Carbon nanotube-cellulose ink for rapid solvent identification

In this work, a conductive ink based on microfibrillated cellulose (MFC) and multiwalled carbon nanotubes (MWCNTs) was used to produce transducers for rapid liquid identification. The transducers are simple resistive devices that can be easily fabricated by scalable printing techniques. We monitored the electrical response due to the interaction between a given liquid with the carbon nanotube-cellulose film over time. Using principal component analysis of the electrical response, we were able to extract robust data to differentiate between the liquids. We show that the proposed liquid sensor can classify different liquids, including organic solvents (acetone, chloroform, and different alcohols) and is also able to differentiate low concentrations of glycerin in water (10-100 ppm). We have also investigated the influence of two important properties of the liquids, namely dielectric constant and vapor pressure, on the transduction of the MFC-MWCNT sensors. These results were corroborated by independent heat flow mea-surements (thermogravimetric analysis).

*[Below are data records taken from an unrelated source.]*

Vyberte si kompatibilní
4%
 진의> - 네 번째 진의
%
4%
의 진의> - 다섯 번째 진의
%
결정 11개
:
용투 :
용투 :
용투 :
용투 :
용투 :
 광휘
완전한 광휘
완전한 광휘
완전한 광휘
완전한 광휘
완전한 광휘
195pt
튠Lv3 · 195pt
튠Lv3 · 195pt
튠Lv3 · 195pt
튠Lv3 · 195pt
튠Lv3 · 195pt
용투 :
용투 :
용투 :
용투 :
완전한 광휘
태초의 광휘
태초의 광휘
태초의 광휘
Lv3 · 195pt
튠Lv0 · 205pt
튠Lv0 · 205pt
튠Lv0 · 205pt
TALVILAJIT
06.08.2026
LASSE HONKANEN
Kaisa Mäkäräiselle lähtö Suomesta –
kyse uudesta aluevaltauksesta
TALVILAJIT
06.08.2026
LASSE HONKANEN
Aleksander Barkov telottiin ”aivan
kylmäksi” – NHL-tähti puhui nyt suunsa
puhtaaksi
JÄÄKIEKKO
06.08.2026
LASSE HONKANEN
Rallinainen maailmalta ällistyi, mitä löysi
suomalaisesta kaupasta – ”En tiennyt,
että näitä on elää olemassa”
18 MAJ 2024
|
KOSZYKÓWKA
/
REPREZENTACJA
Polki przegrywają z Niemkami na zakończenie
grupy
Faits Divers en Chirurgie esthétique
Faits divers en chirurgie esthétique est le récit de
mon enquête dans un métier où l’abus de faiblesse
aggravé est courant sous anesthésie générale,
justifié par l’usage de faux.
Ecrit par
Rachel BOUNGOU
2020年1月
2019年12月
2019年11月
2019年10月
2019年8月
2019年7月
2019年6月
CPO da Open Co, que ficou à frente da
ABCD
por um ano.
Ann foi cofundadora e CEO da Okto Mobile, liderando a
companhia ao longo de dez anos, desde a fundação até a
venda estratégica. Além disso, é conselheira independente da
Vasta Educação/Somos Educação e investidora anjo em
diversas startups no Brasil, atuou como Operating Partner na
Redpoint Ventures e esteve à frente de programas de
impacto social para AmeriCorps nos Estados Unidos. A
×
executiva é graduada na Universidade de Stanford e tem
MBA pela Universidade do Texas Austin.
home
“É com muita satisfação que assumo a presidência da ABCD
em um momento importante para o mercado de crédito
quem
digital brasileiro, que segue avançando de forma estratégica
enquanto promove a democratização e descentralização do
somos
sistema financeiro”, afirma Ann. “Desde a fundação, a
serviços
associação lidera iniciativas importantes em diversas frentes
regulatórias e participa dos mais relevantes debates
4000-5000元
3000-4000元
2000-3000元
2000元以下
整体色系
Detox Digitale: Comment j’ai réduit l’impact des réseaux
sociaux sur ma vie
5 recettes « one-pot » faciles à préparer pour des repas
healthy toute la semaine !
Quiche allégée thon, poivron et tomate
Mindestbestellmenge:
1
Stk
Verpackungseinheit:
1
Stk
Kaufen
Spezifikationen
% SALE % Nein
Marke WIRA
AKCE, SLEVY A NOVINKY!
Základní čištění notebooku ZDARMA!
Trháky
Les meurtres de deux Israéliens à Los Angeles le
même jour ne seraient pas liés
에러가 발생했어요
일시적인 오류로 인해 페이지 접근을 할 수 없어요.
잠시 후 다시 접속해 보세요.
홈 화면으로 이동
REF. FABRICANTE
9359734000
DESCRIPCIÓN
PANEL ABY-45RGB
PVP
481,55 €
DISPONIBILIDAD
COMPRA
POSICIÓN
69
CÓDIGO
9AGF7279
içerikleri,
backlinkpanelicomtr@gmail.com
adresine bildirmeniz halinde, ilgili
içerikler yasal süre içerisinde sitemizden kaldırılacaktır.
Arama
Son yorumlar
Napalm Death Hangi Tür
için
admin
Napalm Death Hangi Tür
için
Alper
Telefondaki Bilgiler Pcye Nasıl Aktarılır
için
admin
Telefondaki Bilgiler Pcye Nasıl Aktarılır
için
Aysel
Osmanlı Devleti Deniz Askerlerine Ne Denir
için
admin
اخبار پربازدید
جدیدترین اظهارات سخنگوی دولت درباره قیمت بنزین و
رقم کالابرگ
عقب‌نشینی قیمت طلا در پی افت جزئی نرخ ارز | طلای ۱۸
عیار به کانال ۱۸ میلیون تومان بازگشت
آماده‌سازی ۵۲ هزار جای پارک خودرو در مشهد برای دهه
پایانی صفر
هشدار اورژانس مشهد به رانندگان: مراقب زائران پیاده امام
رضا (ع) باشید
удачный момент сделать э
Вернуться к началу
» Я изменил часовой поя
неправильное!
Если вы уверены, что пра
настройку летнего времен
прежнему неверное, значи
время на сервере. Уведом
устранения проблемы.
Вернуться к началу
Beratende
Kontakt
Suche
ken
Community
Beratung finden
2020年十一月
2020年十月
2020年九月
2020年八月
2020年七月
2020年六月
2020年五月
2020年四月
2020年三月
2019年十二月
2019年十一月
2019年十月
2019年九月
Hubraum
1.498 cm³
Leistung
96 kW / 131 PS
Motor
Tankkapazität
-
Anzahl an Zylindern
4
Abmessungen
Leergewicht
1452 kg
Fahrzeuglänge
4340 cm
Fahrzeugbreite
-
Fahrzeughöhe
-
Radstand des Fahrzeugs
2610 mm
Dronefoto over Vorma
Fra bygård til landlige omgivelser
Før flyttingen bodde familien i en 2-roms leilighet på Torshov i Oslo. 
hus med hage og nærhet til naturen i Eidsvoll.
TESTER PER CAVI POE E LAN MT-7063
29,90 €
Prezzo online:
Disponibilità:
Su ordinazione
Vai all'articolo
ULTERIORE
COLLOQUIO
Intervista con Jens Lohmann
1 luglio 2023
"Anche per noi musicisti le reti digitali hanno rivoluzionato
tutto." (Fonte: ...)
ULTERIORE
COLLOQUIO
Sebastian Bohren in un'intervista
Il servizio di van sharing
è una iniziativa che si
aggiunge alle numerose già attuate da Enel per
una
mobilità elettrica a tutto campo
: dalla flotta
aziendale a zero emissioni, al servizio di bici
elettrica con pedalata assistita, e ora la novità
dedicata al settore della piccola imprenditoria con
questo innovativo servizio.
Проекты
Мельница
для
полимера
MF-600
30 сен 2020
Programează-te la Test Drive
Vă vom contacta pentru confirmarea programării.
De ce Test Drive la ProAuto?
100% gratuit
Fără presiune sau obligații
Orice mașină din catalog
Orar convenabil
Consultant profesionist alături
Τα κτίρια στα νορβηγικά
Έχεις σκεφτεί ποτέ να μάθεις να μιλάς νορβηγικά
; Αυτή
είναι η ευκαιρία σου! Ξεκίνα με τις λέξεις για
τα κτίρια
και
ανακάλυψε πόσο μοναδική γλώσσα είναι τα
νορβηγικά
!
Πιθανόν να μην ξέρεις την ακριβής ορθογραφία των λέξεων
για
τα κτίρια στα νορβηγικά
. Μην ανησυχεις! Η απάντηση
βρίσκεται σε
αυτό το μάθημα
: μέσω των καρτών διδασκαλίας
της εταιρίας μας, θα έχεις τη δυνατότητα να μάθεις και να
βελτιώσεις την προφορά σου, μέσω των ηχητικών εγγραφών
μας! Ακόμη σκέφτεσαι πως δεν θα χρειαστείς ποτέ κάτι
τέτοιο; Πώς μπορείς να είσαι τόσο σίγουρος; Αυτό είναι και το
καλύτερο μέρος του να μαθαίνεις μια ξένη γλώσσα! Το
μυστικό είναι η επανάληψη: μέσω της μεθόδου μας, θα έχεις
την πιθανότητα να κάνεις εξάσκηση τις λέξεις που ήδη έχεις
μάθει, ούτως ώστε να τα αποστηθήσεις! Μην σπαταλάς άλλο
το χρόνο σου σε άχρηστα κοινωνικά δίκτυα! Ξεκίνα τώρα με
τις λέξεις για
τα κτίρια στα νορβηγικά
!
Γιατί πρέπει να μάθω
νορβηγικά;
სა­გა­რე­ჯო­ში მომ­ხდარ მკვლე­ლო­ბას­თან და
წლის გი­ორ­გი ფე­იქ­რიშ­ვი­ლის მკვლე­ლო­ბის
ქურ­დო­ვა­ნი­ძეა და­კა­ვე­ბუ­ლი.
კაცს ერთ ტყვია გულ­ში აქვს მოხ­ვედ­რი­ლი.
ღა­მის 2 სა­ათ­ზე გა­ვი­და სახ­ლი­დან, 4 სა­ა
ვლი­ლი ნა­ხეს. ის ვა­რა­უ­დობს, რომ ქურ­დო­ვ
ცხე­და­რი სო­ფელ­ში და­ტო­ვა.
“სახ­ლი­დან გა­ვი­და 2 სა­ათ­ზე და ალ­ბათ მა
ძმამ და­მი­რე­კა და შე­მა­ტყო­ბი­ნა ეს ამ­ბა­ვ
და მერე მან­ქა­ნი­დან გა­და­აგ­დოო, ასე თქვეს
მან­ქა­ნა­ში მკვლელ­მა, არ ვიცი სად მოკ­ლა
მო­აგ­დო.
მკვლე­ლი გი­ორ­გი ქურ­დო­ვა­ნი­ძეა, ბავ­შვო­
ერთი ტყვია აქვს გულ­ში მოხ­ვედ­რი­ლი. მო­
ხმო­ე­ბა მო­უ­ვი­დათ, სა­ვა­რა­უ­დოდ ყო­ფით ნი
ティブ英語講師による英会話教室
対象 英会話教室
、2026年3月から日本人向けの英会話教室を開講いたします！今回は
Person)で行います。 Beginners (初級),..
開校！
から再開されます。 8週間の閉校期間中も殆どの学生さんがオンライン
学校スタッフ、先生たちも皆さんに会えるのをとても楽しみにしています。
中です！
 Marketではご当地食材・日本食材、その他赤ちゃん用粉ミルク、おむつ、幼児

The proposed MFC-MWCNT sensor platform may help paving the way to rapid, inexpen-sive, and robust liquid analysis and identification.

Automated summary

A conductive ink based on microfibrillated cellulose (MFC) and multiwalled carbon nanotubes (MWCNTs) was utilized to produce transducers for rapid liquid identification. These transducers are resistive devices that can be easily fabricated using scalable printing techniques. By monitoring the electrical response and employing principal component analysis, the proposed liquid sensor successfully differentiated between different liquids and even low concentrations of glycerin in water. The MFC-MWCNT sensor platform holds promise for rapid, inexpensive, and robust liquid analysis and identification.